Iran gave a warning that Mr Blair’s comments would only aggravate tensions. “The media campaigns and provocative . . . remarks regarding the violation of Iranian territorial waters by the British sailors are doing nothing to help settle the affair,” Mohammad Ali Hosseini, a Foreign Ministry Spokesman, said. “The British service personnel entered Iranian waters illegally and the case will follow its legal and judicial course.”
The American exercises included rapid-fire simulated air attacks. US Navy Commander Kevin Aandahl said that the operation would last several days and was not meant to be seen as a response to the capture of the British sailors — nor to threaten Iran. He added that warships would be staying out of Iranian territorial waters.
Diplomatic sources in Washington yesterday suggested that such sabre-rattling was designed to reassure other Gulf states such as the Sunni-led Saudi Arabia and the UAE, which are increasingly alarmed at the prospect of Shia Iran asserting itself across the region.
Pentagon military strategists have long since identified the threat Iran poses with its considerable naval strength to close the narrow Straits of Hormuz in the Gulf, through which much of the world’s oil supplies flow.

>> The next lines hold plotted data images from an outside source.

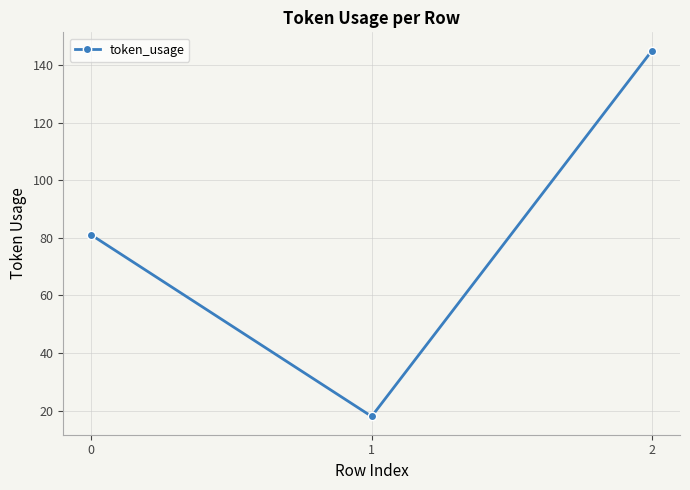

What is the difference between the values at 2 and 1?

127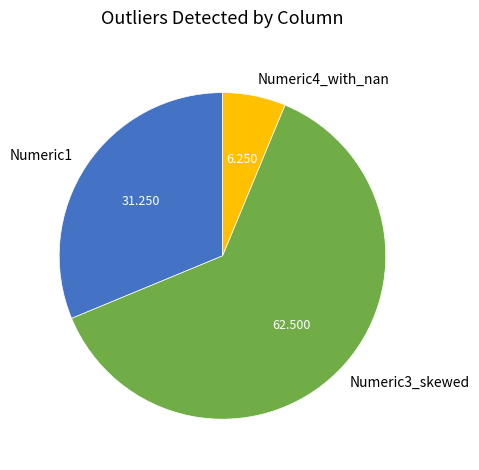

Does any single category account for the majority?

Yes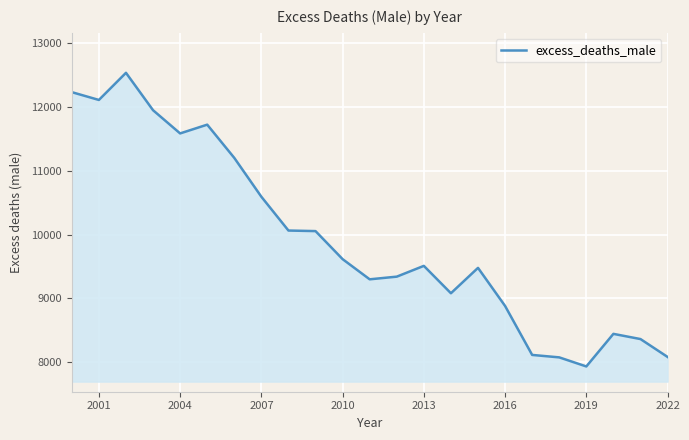

What is the greatest value displayed?

12537.2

The Islamic Republic conducted its own naval manoeuvres twice last year, in April and November.
The US military exercises this week involve more than 10,000 personnel making simulated attacks on enemy aircraft and shipping, hunting submarines and finding mines.

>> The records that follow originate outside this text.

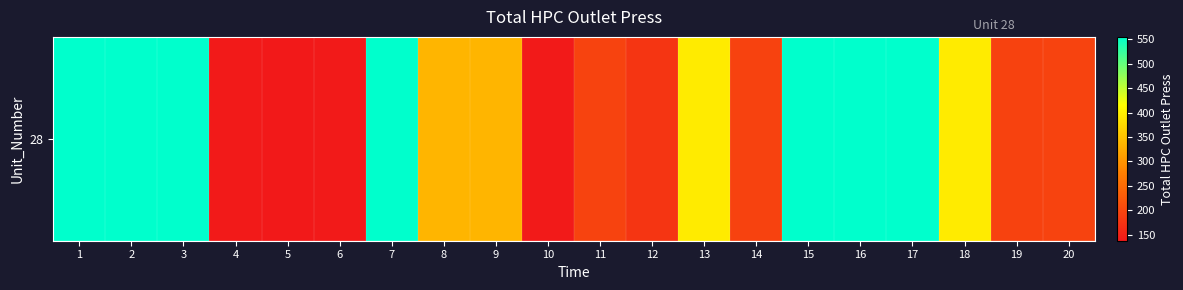

How many data points are above 335?

11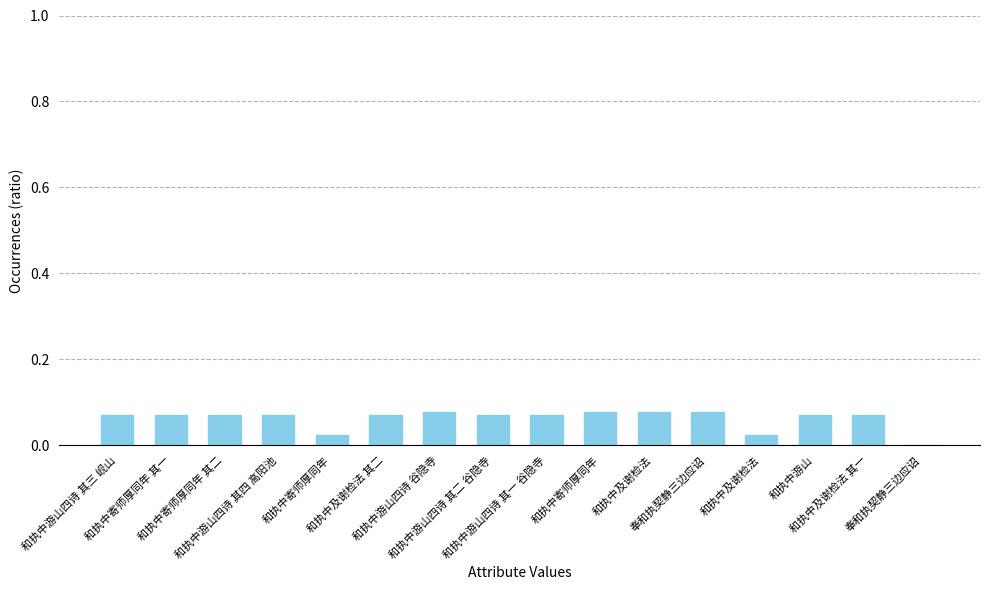

Where is the data nearest to the value 0?

奉和执契静三边应诏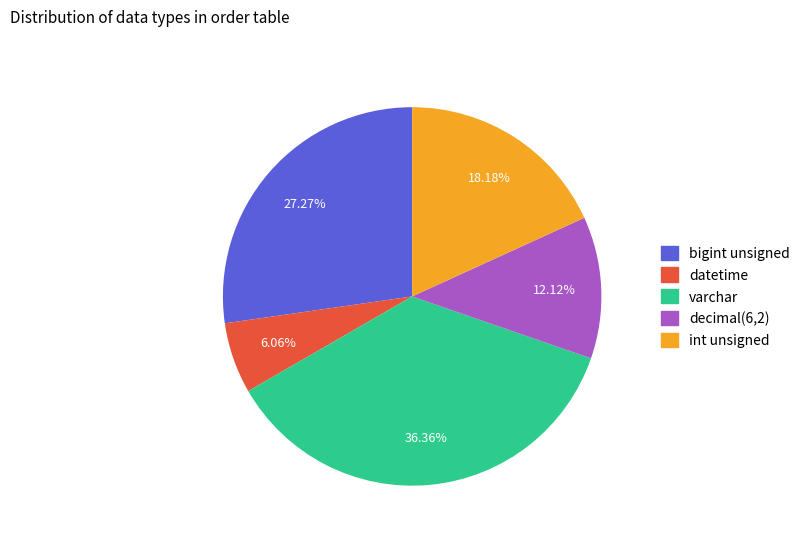

Which category has the biggest portion of the pie?

varchar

Commander Aandahl said that it was for “regional stability and security”. He added: “If there’s a destabilising effect, it’s Iran’s behaviour.”
Admiral William Fallon, the top US commander for the Middle East, used an interview with CNN to restate American claims that Iran is backing Shia militias in Iraq.
“The question is, what is Iran going to do about its behaviour?” he said. “Iranian behaviour has been not only unhelpful, but detrimental to peace and progress.”
US commanders have suggested that the British sailors should have fought rather than allow themselves to be captured. Lieutenant-Commander Erik Horner, second-in-command on USS Underwood, the frigate working in the British-controlled task force with HMS Cornwall, said: “We not only have a right to self-defence but also an obligation to self-defence. [The British] had every right and every justification to defend themselves rather than allow themselves to be taken. Our reaction was, ‘Why didn’t your guys defend themselves?’ ”
Mr Hosseini said that British diplomats would be able to meet the 15 once investigators had completed questioning them about what they had been doing in Iranian waters.